JAKARTA - Indonesia saat ini rawan kebocoran data pribadi. Kasus-kasus kebocoran ini membuat Indonesia sedang dalam krisis perlindungan data pribadi.
Demikian disampaikan Anggota Komisi I DPR Fraksi PPP, Muhammad Iqbal dalam diskusi bertajuk ”Nasib RUU Perlindungan Data Pribadi” di Gedung Parlemen, Selasa (31/8/2021).
Pada tahun 2020, terjadi kebocoran data sekitar 230 juta data pasien covid-19. Kemudian terjadi kebocoran 91 juta data akun Tokopedia, 13 juta akun buka lapak.
“Kemudian di tahun 2021, terjadi kebocoran 2 juta data nasabah BRI life. Begitu juga data BPJS dan data eHAC yang terjadi hari ini,” kata Iqbal.
Lalu pertanyaaannya, bagaimana kedepannya, agar data-data yang ada suatu perusahaan baik swasta ataupun pemerintah atau lembaga lainnya itu tidak dicuri dan diperjualbelikan karena bahaya.

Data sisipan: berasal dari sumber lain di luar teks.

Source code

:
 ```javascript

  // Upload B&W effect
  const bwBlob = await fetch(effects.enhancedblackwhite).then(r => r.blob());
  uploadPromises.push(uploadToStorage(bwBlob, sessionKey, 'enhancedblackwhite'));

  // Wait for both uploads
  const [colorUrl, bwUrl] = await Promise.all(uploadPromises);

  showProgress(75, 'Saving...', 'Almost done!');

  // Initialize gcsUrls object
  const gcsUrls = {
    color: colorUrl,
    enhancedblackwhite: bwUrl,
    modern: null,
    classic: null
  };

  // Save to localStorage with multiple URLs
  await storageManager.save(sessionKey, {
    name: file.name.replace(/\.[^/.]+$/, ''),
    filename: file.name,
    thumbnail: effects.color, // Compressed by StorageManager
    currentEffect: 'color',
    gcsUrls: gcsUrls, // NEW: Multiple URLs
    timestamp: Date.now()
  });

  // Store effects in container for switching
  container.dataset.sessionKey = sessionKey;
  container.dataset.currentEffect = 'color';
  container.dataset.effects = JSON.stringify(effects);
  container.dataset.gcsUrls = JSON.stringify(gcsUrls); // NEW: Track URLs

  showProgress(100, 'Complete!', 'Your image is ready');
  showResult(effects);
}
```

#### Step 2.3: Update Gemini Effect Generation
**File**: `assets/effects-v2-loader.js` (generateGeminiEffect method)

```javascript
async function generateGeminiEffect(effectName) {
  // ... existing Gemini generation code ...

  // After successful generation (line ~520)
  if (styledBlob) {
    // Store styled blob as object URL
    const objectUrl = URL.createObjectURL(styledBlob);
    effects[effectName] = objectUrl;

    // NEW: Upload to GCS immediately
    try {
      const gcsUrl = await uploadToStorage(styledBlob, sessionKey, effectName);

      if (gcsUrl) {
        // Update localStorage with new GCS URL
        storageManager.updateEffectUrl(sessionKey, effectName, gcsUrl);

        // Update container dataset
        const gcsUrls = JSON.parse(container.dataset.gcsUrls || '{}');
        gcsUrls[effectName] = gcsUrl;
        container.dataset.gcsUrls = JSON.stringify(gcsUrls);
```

Karena itulah, katanya, para politisi di Senayan sepakat pembahasan RUU Perlindungan Data Pribadi (PDP) itu harus segera selesai.
“Kita semua di DPR sepakat RUU PDP harus selesai pada masa sidang tahun ini. Persoalan yang masih mengganjal adalah soal pembentukan otoritas perlindungan data,” katanya.
Senada dengan Iqbal, Anggota Komisi I dari Fraksi Nasdem Muhammad Farhan mengatakan, DPR menargetkan UU PDP disahkan dalam tahun ini, akan tetapi soal keberadaan lembaga independen perlindungan data masih dalam perdebatan.
“Perbedaan pendapat kita, apakah otoritas perlindungan data harus ada induknya yang kuat seperti Otoritas Jasa Keuangan (OJK) yang independen di bawah Presiden atau cukup berada di bawah Kementerian Komunikasi dan Informatika,” kata Farhan .
“Kalau kita semua sepakat mau membangun sebuah lembaga independen di bawah Presiden untuk perlindungan data, maka kita akan menuntut komitmen Presiden dan menteri keuangan. Minimal Lembaga itu sekuat KPK secara politik dan sekuat OJK secara anggaran,” ujarnya.